El pasaje nos deja una idea de la impresión que todo esto debió causar: “Todo el pueblo observaba el estruendo y los relámpagos, y el sonido de la bocina, y el monte que humeaba; y viéndolo el pueblo, temblaron, y se pusieron de lejos. Y dijeron a Moisés: Habla tú con nosotros, y nosotros oiremos; pero no hable Dios con nosotros, para que no muramos” (Éxodo 20:18-19). Fue algo aterrador para ellos, y por eso acudieron a Moisés; lo que era parte del propósito de Dios, que escucharan a su siervo escogido y que le creyeran “para siempre” (Éxodo 19:9).
En Éxodo 20:20 leemos: “No temáis; porque para probaros vino Dios, y para que su temor esté delante de vosotros, para que no pequéis”. Dios quería hacerles comprender que el decálogo no era algo como el simple código de Hammurabi, ni como cualquier colección de reglas que tuvieran bajo el Faraón cuando vivían en Egipto.
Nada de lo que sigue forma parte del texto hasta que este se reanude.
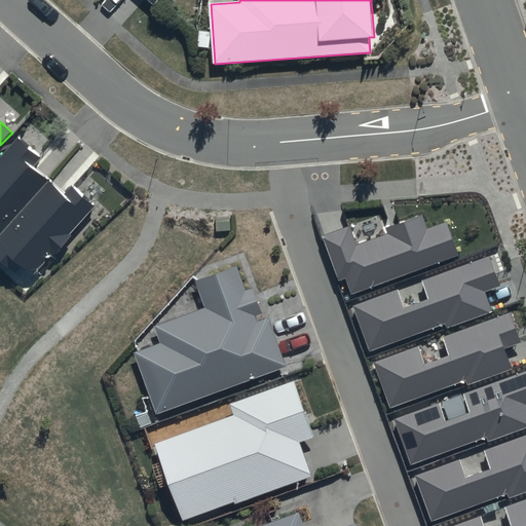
[(35,276),(96,208),(72,186),(65,194),(36,168),(43,159),(19,138),(0,157),(0,260),(14,273),(22,265),(35,276)]
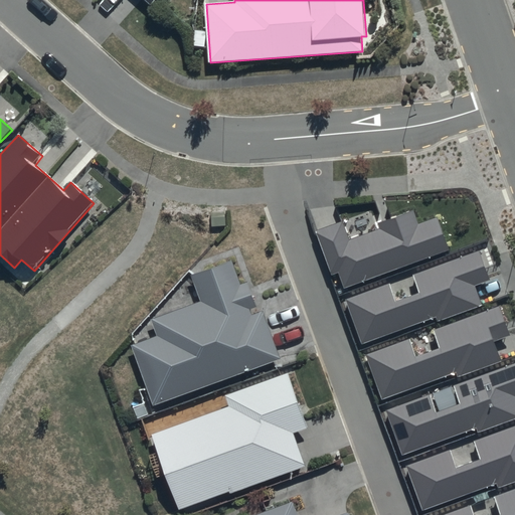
[(343,220),(317,229),(333,274),(340,271),(346,287),(451,249),(439,215),(418,222),(413,209),(378,222),(379,227),(350,238),(343,220)]
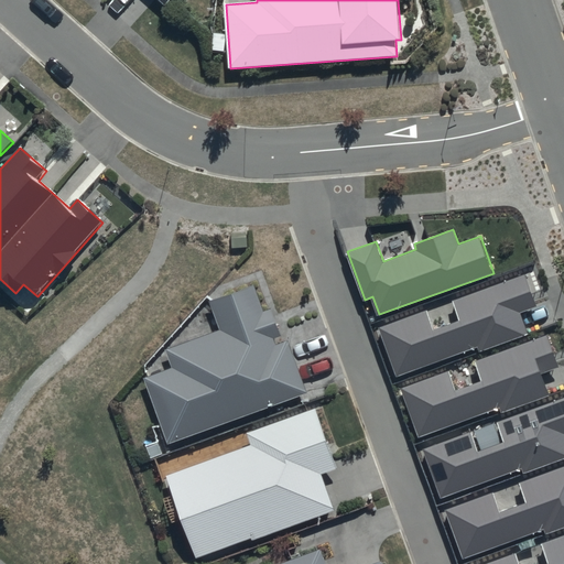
[(247,231),(231,231),(232,247),(248,247),(247,231)]
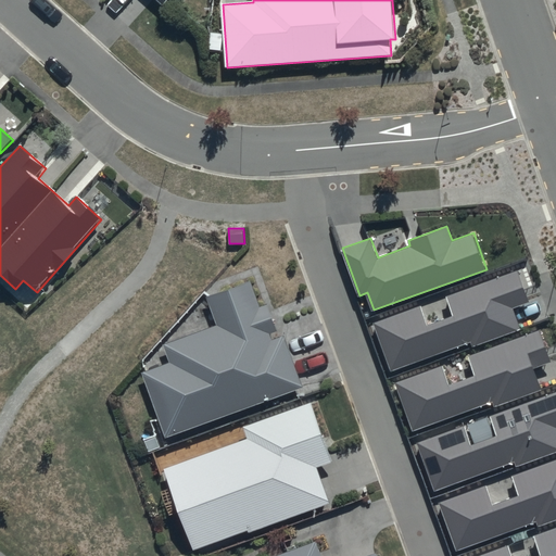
[(421,304),(374,321),(391,369),(471,340),(472,344),(521,327),(513,305),(528,300),(517,269),(447,295),(454,314),(428,324),(421,304)]
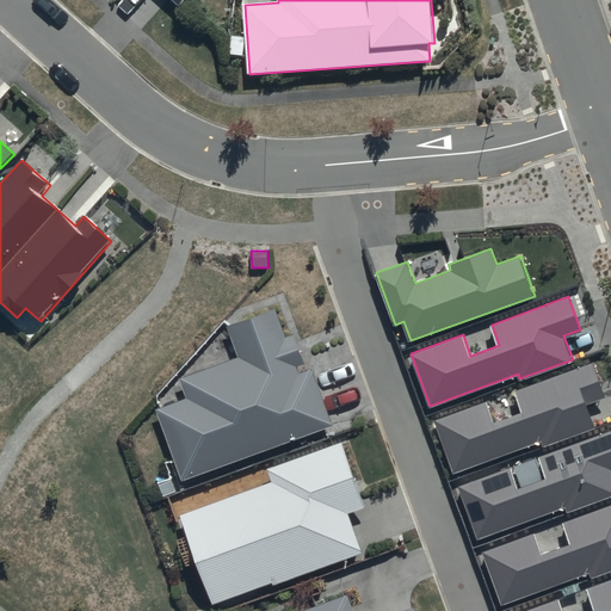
[(276,308),(229,323),(241,356),(179,378),(186,397),(158,407),(183,479),(334,425),(314,366),(300,371),(297,364),(306,362),(294,332),(285,335),(276,308)]
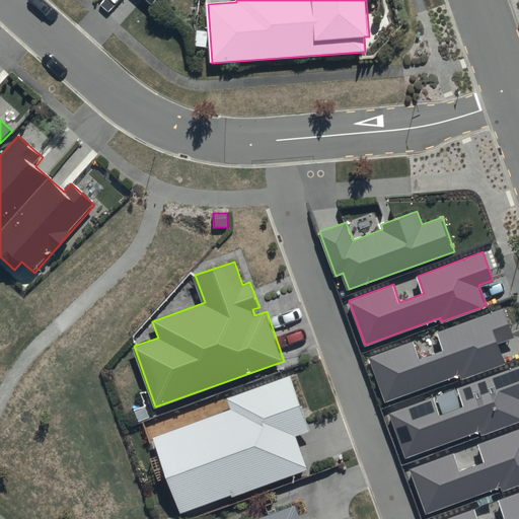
[(414,341),(370,356),(386,400),(460,373),(462,378),(506,363),(499,343),(515,338),(504,307),(438,330),(444,349),(420,358),(414,341)]
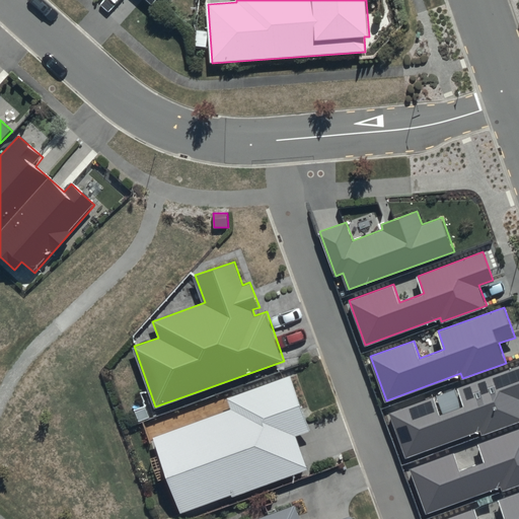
[(435,396),(391,412),(406,456),(480,430),(483,436),(518,422),(518,365),(459,386),(465,404),(441,413),(435,396)]
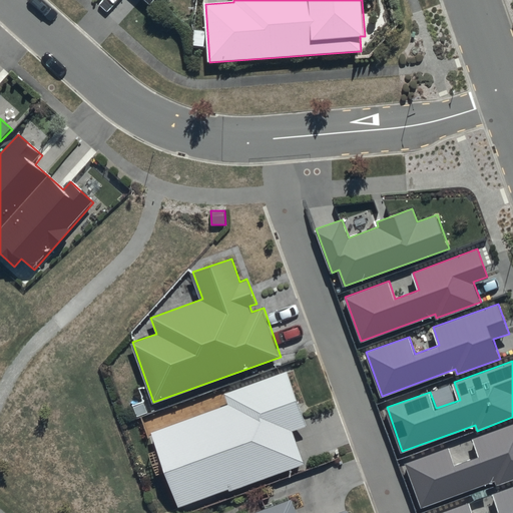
[(288,370),(225,392),(228,403),(152,431),(179,508),(306,462),(294,430),(308,425),(288,370)]
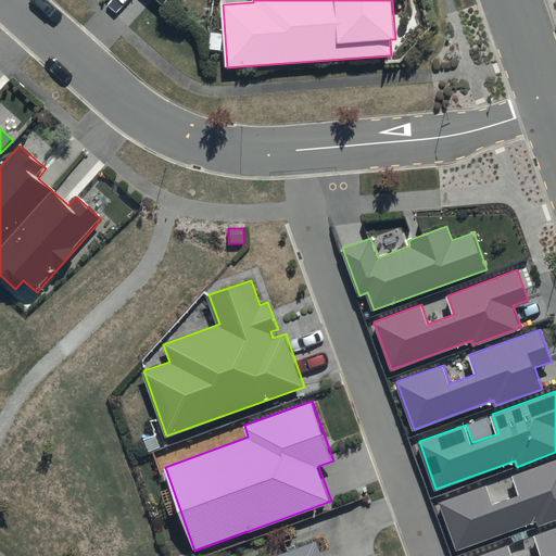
[(487,485),(440,502),(457,550),(536,521),(538,527),(555,519),(555,459),(514,476),(521,494),(493,504),(487,485)]
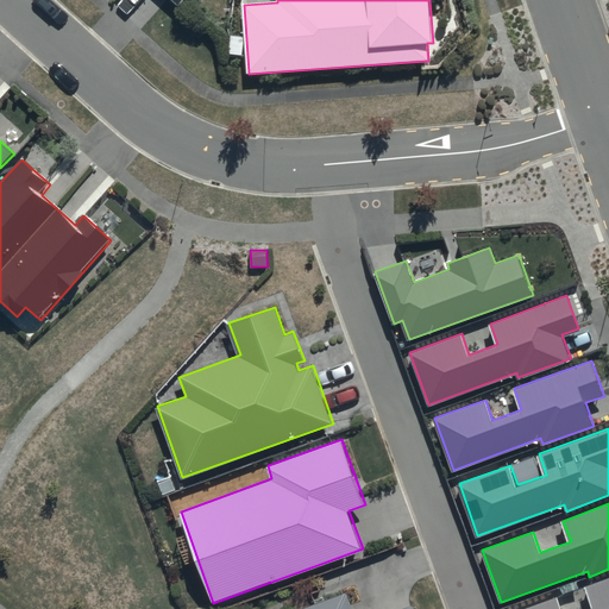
[(560,608),(557,597),(522,608),(608,608),(608,576),(584,585),(591,607),(584,608),(560,608)]
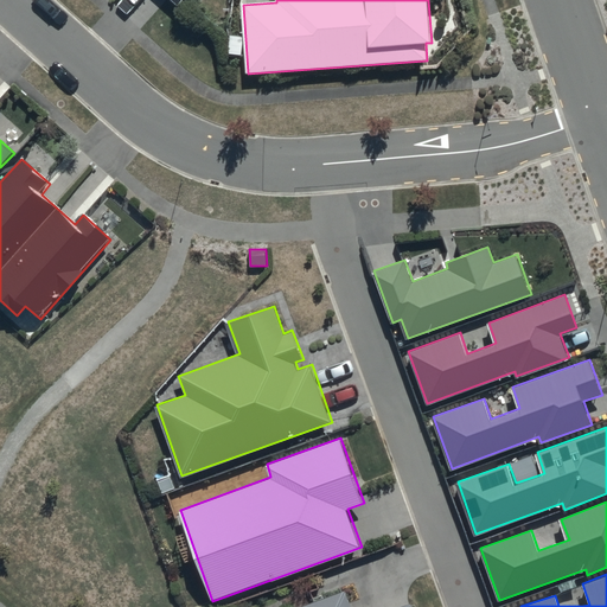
[(351,606),(345,590),(300,606),(414,606),(411,601),(396,606),(366,606),(363,606),(351,606)]
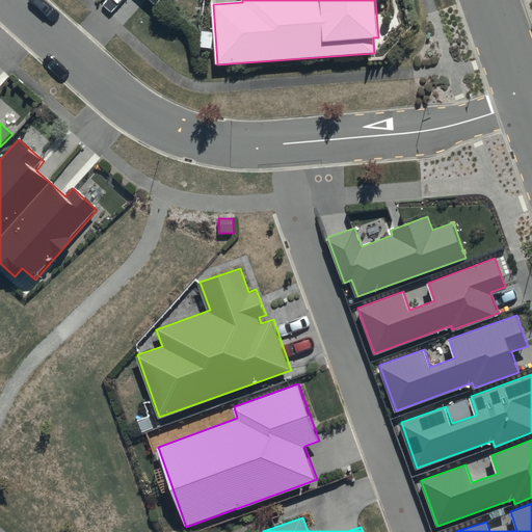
All buildings are outlined.
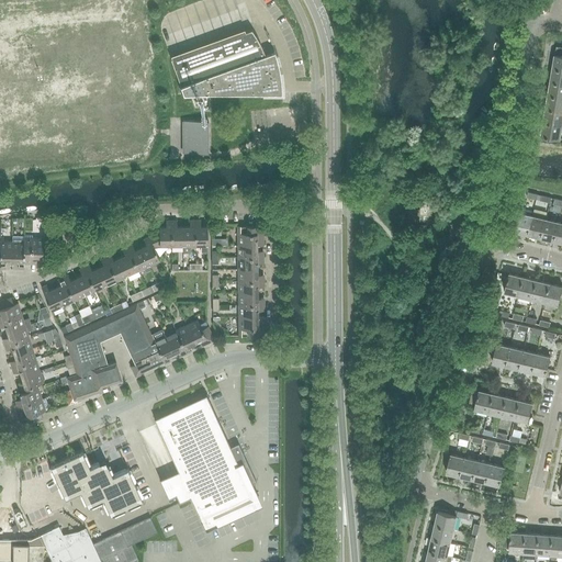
[(246,31),(170,58),(181,86),(183,92),(272,93),(282,92),(281,80),(280,71),(279,65),(277,57),(276,52),(266,55),(266,54),(259,41),(251,29),(246,31)]
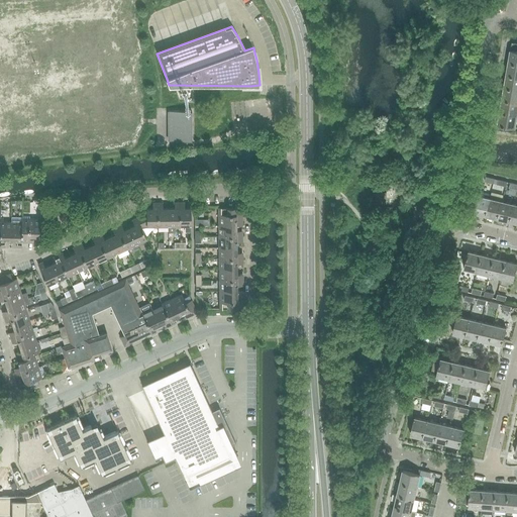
[(516,63),(509,62),(507,75),(516,76),(516,63)]
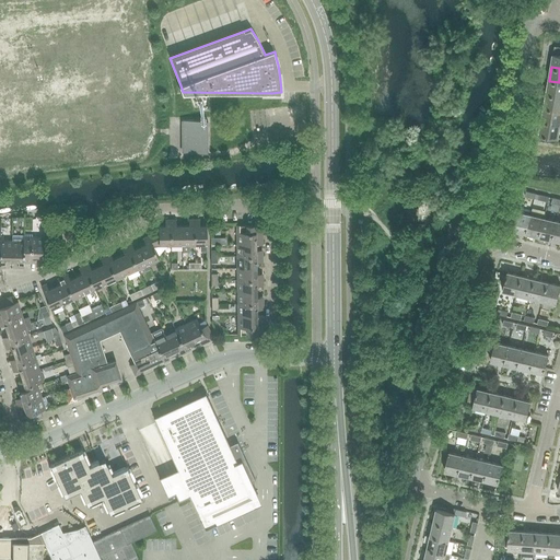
[(559,95),(559,82),(549,81),(547,94),(559,95)]
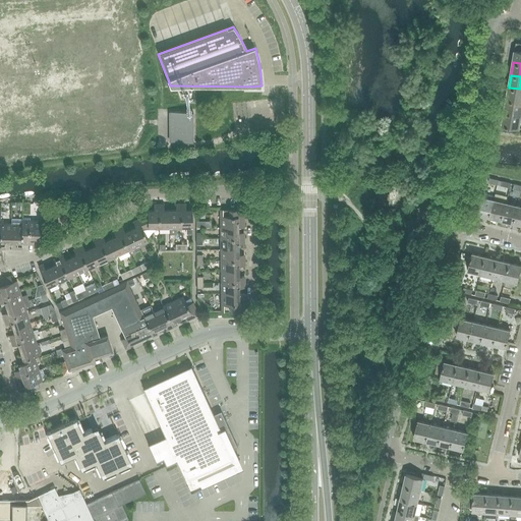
[(520,89),(509,88),(507,100),(520,102),(520,89)]
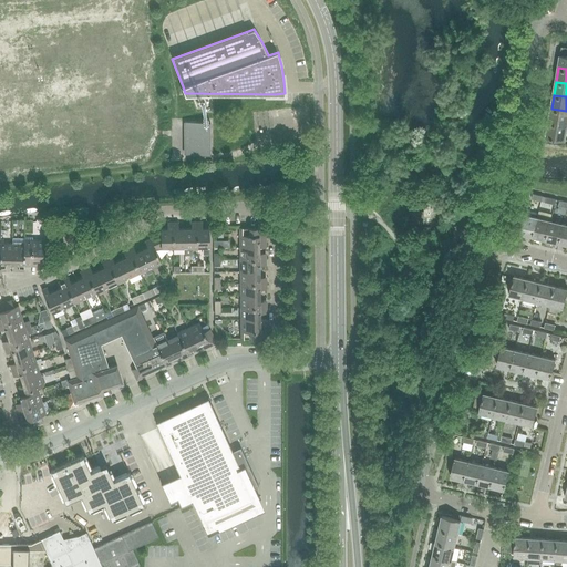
[(566,111),(552,109),(548,122),(566,125),(566,111)]
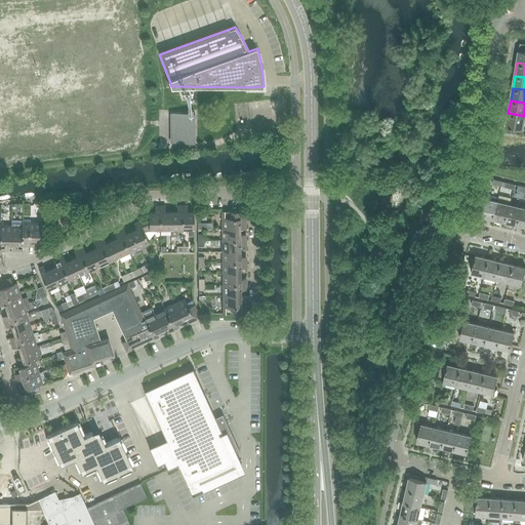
[(171,113),(171,116),(171,143),(195,143),(195,112),(171,113)]
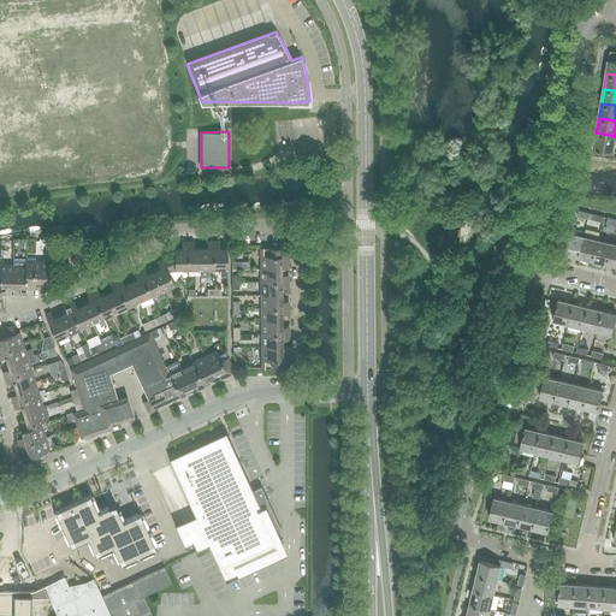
[(614,150),(615,137),(615,136),(596,132),(593,148),(614,150)]
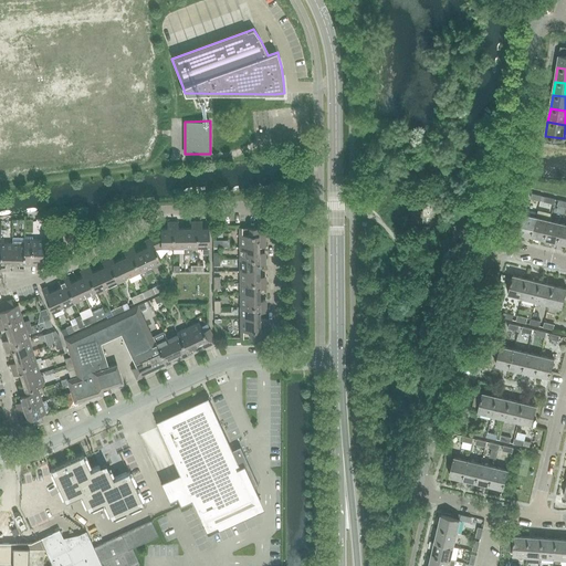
[(412,222),(423,222),(423,210),(411,211),(412,222)]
Nada menos fue el Creador del Universo quien daba estos mandamientos. Podría haberlo hecho de otra manera, pero Dios dispuso así estos momentos con una intención y un propósito: Es el gran Diseñador y nadie sabe impresionar como El que siempre vive.
Todo lo que Dios hace tiene un motivo y un plan, y fue así con las acciones que tomó ese día de Pentecostés hace unos 3.500 años.
Saltemos ahora varios siglos hasta el Pentecostés del año 31 d.C. Tengamos presente que la Persona de quien vamos a leer es el mismo Ser que habló a Moisés, y que bajó sobre el monte Sinaí rodeado de llamas, humo, truenos y relámpagos; y. “Estando juntos [Jesús], les mandó que no se fueran de Jerusalén, sino que esperasen la promesa del Padre, la cual, les dijo, oísteis de mí. Porque Juan ciertamente bautizó con agua, mas vosotros seréis bautizados con el Espíritu Santo dentro de no muchos días” (Hechos 1:4-5).
Dios quería que esperaran por el Espíritu Santo hasta el día de Pentecostés, porque sabe lo que hace y su cronología es perfecta. Imaginemos cómo debieron ser esos días. Imaginemos que el Mesías, a quien habían visto resucitado, les va a dar poder… pero tenían que esperar en Jerusalén. ¿Cómo habría sido aquella espera día tras día, sabiendo que estaba por cumplirse la promesa del Poder divino?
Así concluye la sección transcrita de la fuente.